Both shows have had big lead-ins recently (the Winter Olympics in Fallon’s first days; ABC’s Oscars on March 2, when Kimmel went live on the East Coast right after the awards show ended). But the crucial bit is not the audience you’re bequeathed, but the one you build. According to data from RelishMIX, which tracks fan engagement for TV shows and movies across, particularly, Facebook, YouTube and Twitter, no one’s building better right now than Fallon. Overall, from March 3-March 10, Fallon’s YouTube videos were watched nearly four times as often as Kimmel’s, 27.5 million to 7.6 million. That’s a margin. Right now, Kimmel still leads Fallon in total YouTube subscribers, about 3 million to less than 2.7 million. Then again, Kimmel’s been at it for a while; Fallon took over the Tonight Show social media outlets barely a month ago.

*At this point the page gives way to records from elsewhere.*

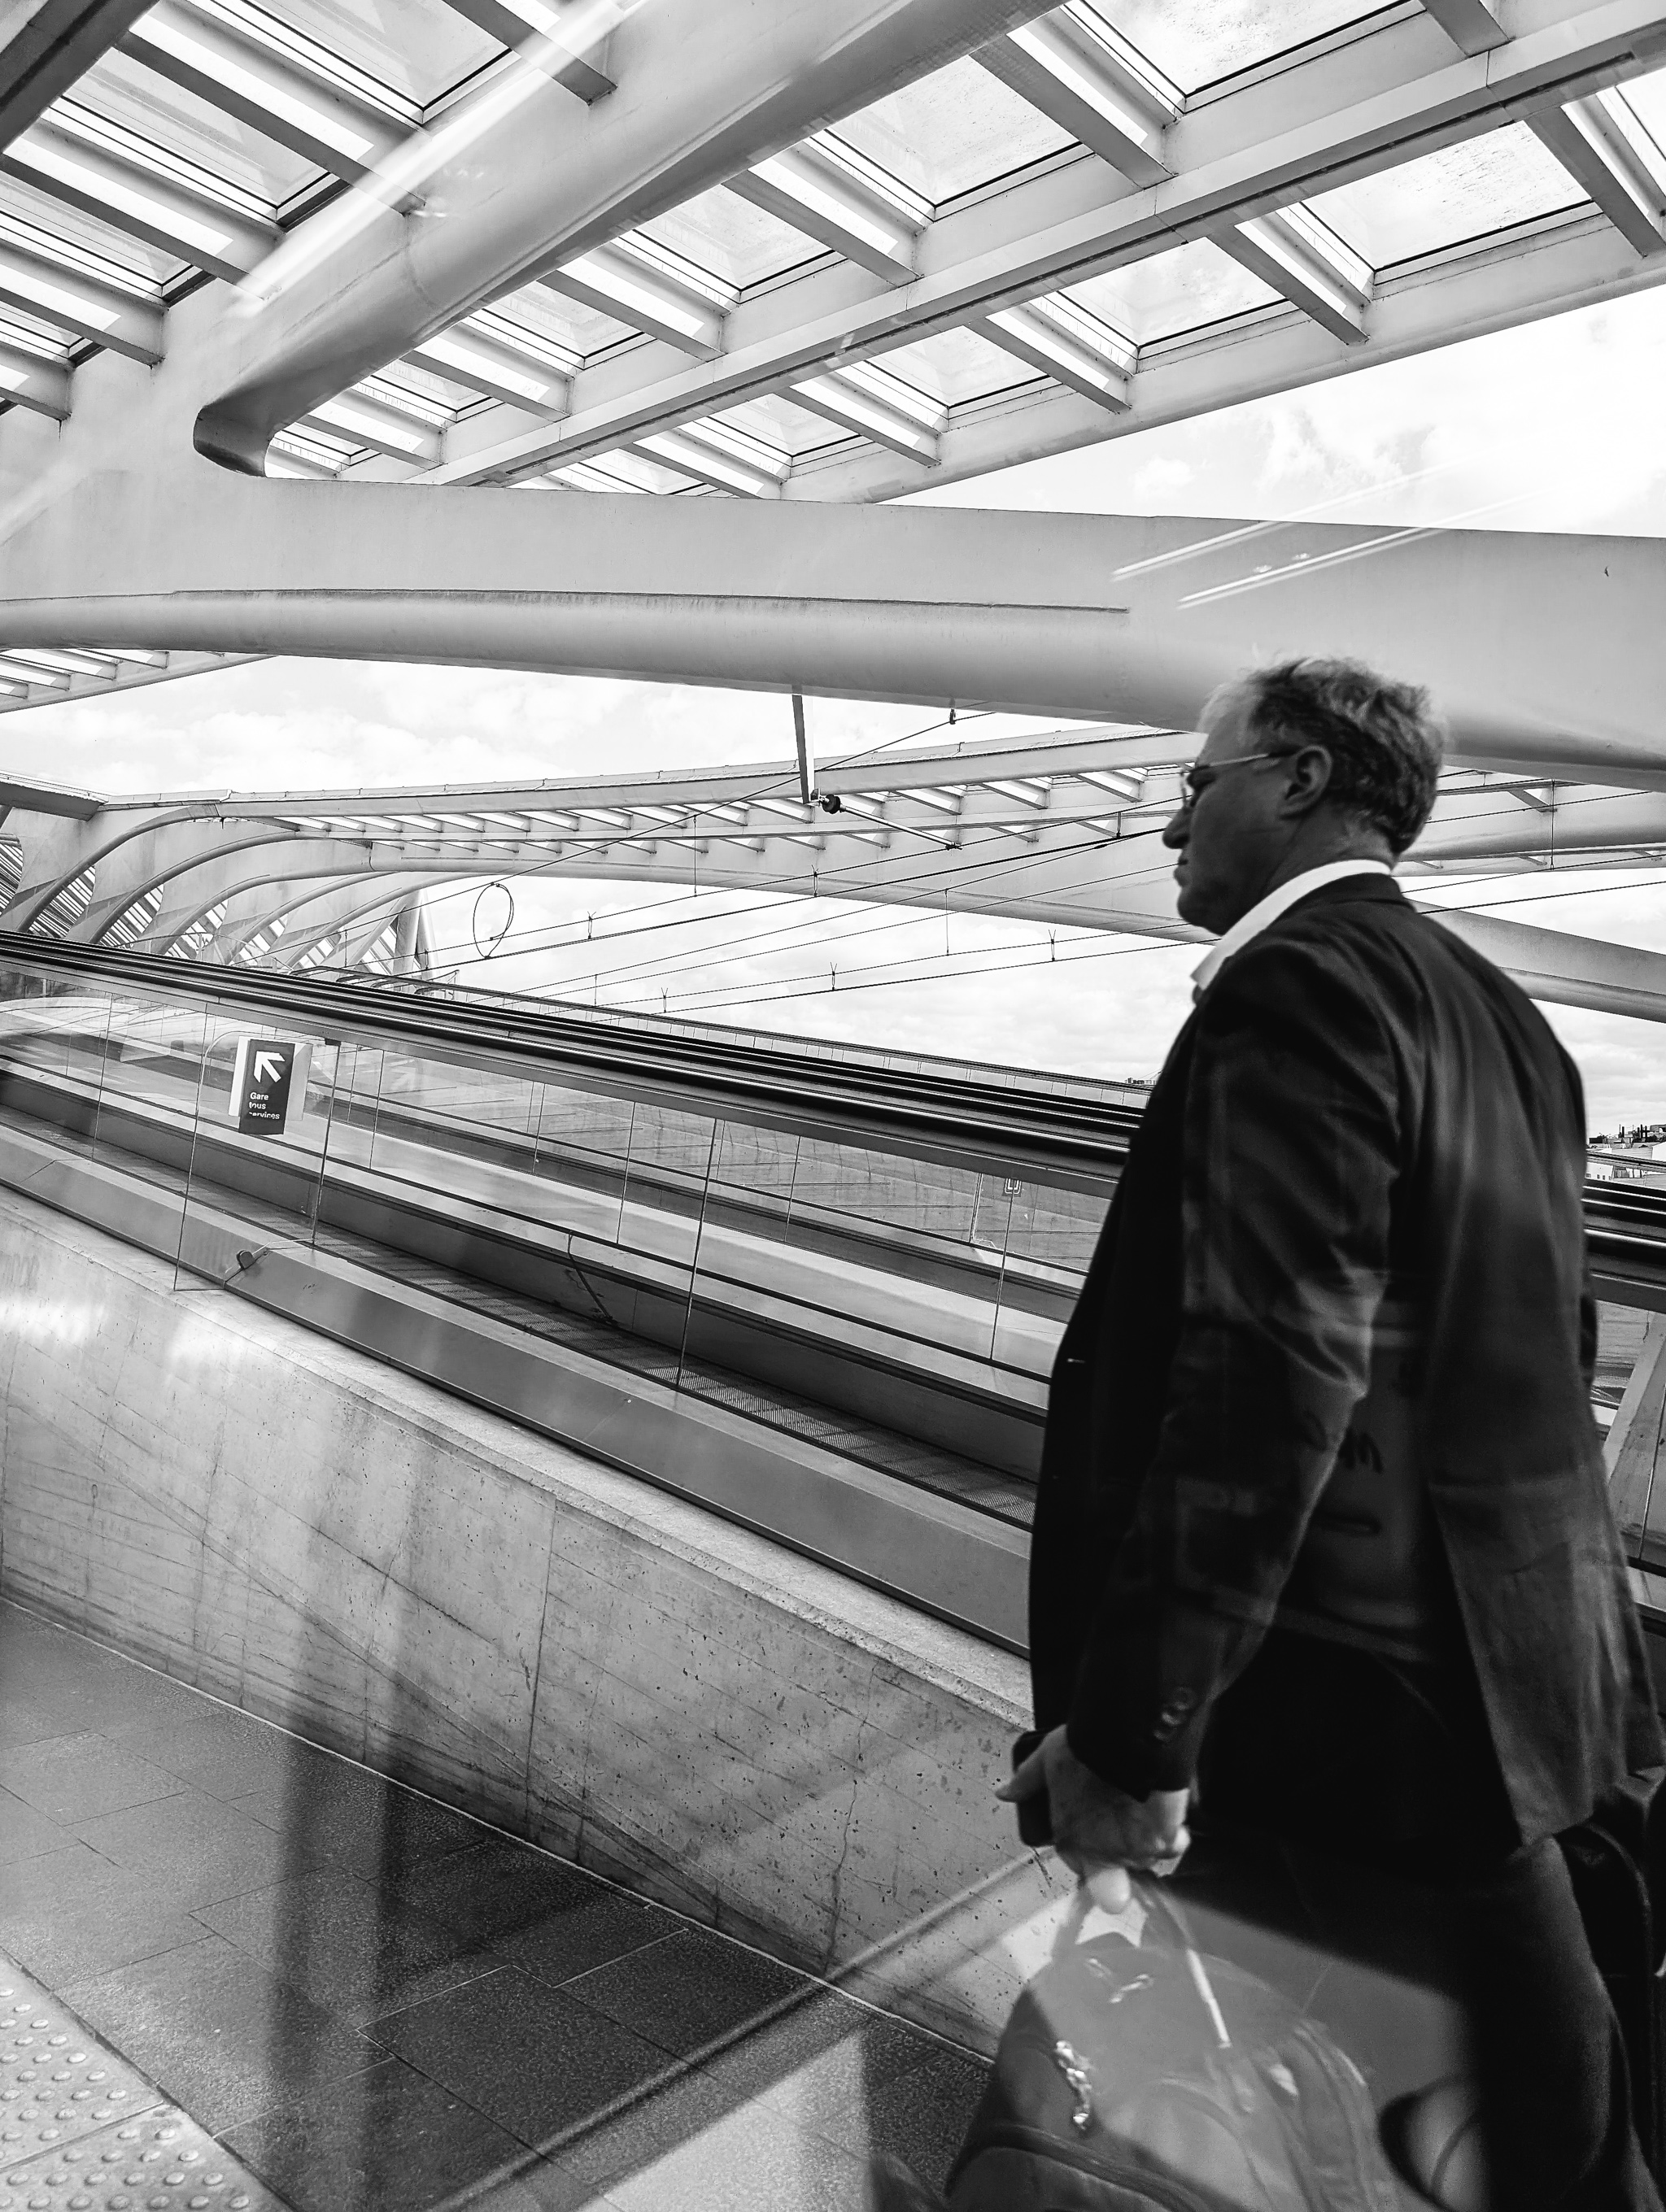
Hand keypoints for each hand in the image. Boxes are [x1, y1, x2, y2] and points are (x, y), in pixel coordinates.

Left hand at [997, 1726, 1189, 1905]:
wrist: (1127, 1736)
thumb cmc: (1088, 1747)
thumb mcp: (1047, 1759)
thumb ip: (1026, 1781)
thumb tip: (1005, 1792)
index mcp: (1069, 1838)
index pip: (1076, 1860)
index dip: (1087, 1845)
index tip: (1096, 1829)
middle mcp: (1101, 1853)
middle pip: (1113, 1862)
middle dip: (1118, 1844)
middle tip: (1121, 1813)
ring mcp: (1134, 1850)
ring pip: (1143, 1856)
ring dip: (1144, 1840)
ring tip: (1143, 1809)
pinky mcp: (1164, 1840)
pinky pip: (1172, 1847)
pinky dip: (1173, 1835)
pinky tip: (1169, 1816)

Right now, it must be a little worrisome for the Kimmel crew. Even with some stunt booking and the debut of Ameowadeus, a spoof trailer of Amadeus featuring Kevin Spacey and several other big-name actors, Kimmel was trailing far behind Fallon this past week. And RelishMix CEO Marc Karzen says that’s not even the most important thing. “While YouTube views is one story, the bigger story is late-night brand loyalty,” he said. “Look at the subscriber spike! Fallon is kicking Kimmel’s ass.”
Now, it’s possible that doing a spoof of a 30-year-old movie, with a name no one can spell, might have hurt the online prospects of Ameowadeus. After all, most of the heaviest YouTube users weren’t even born when that movie came out. Regardless, as of this afternoon, it had logged less than 360,000 views for a comedy bit that featured more Oscar nominees and winners than Harvey Weinstein’s last awards-season brunch. That means only about an eighth of Kimmel’s YouTube subscribers, who automatically had the video delivered to them on the site, have bothered to watch.
And as Karzen points out, the bigger picture may indeed be who’s winning not with a given week’s video views, but in building long-term brand loyalty to their show. Here again, Fallon, without benefit of the Olympics or Oscars, and saddled with the less-than-scintillating NBC primetime lineup, won the week’s race for new YouTube subscribers, again by a margin of nearly 4 to 1. Ouch. Time to cowboy up, Kimmel crew.